▶ _Instruction_:
Can you return the text of every item below word for word, leaving the pictures out?

▶ _Excerpted data_:
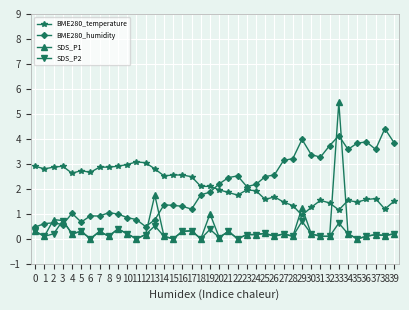

What is the total value across all series at 25?

4.5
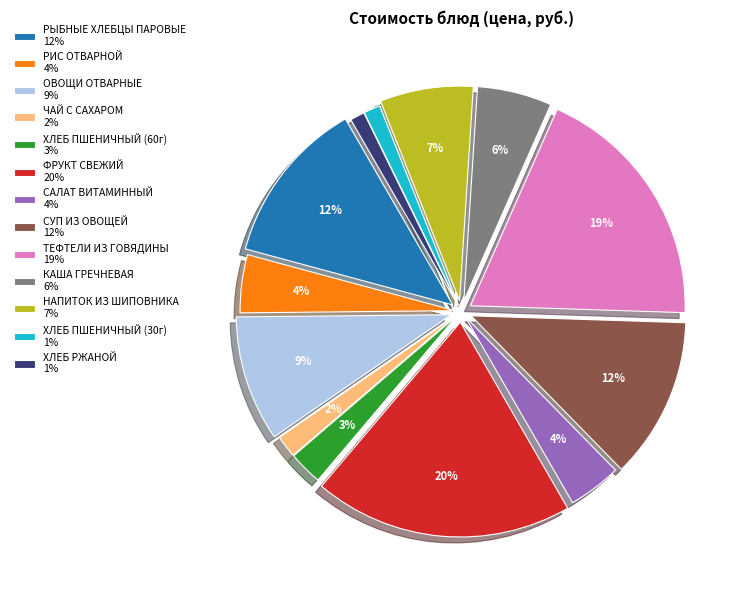

Which has a higher value, ХЛЕБ ПШЕНИЧНЫЙ (30г) or ЧАЙ С САХАРОМ?

ЧАЙ С САХАРОМ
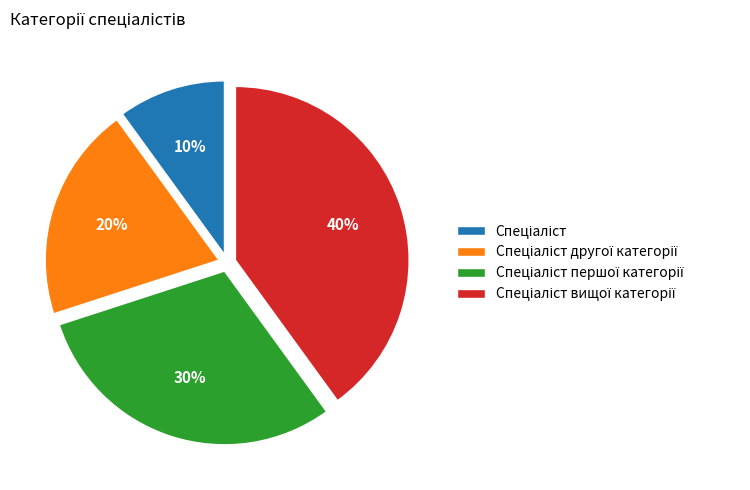

Is there any slice that represents more than half of the pie?

No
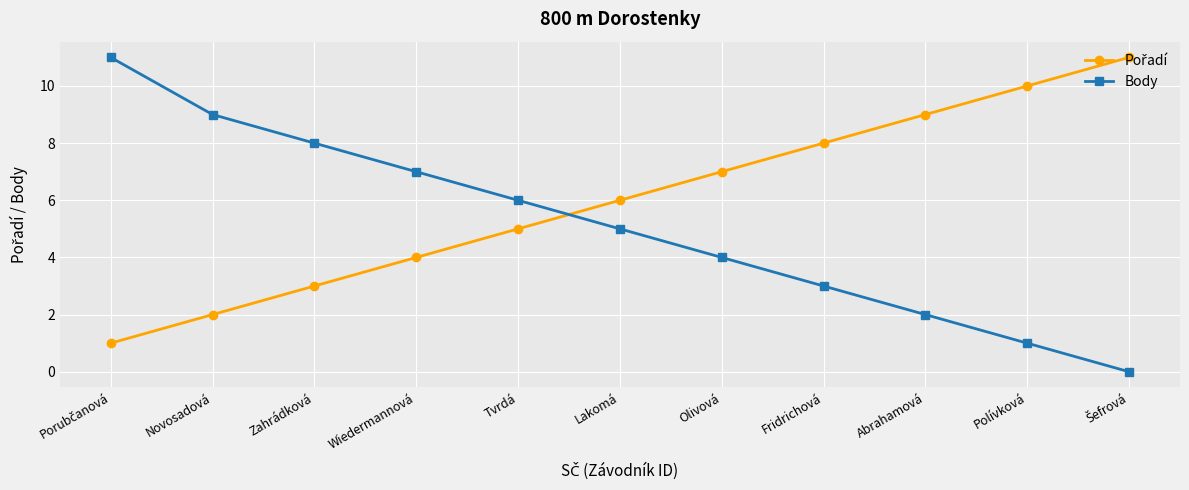

How many lines are shown in the chart?

2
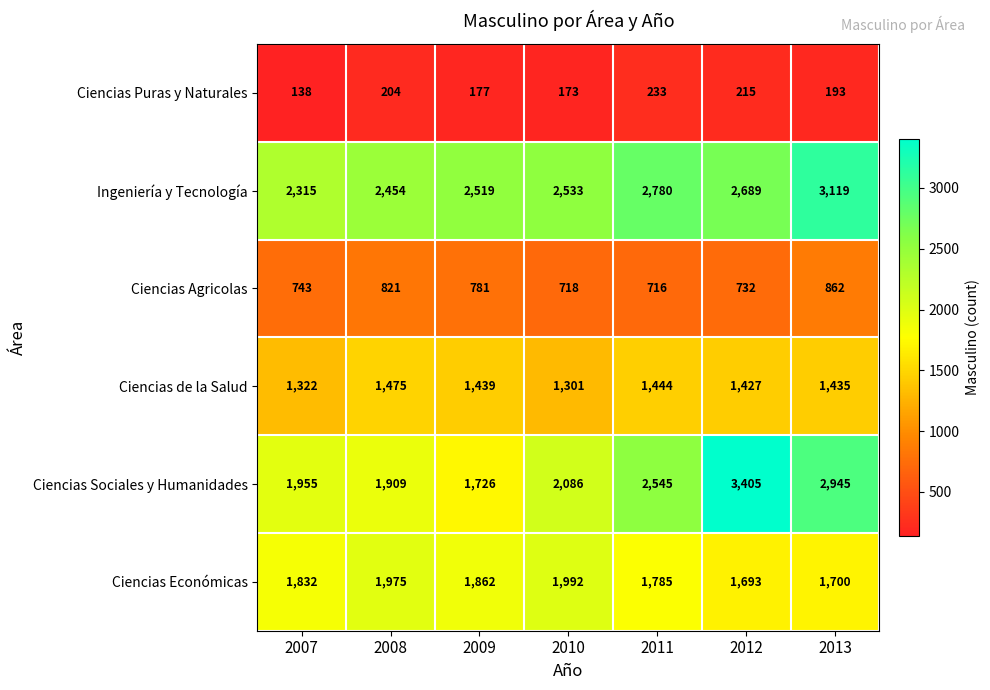

What is the total value across all series at 2012?

10161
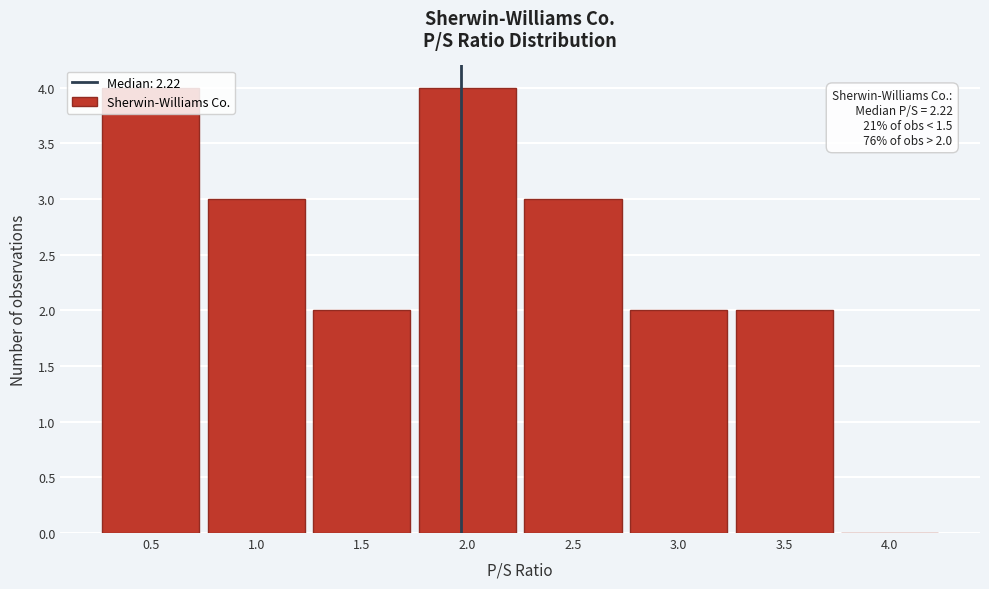

What is the greatest value displayed?

4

▶ _Response to the task_:
What is the total value across all series at 25?

4.5

Which has a higher value, ХЛЕБ ПШЕНИЧНЫЙ (30г) or ЧАЙ С САХАРОМ?

ЧАЙ С САХАРОМ

Is there any slice that represents more than half of the pie?

No

How many lines are shown in the chart?

2

What is the total value across all series at 2012?

10161

What is the greatest value displayed?

4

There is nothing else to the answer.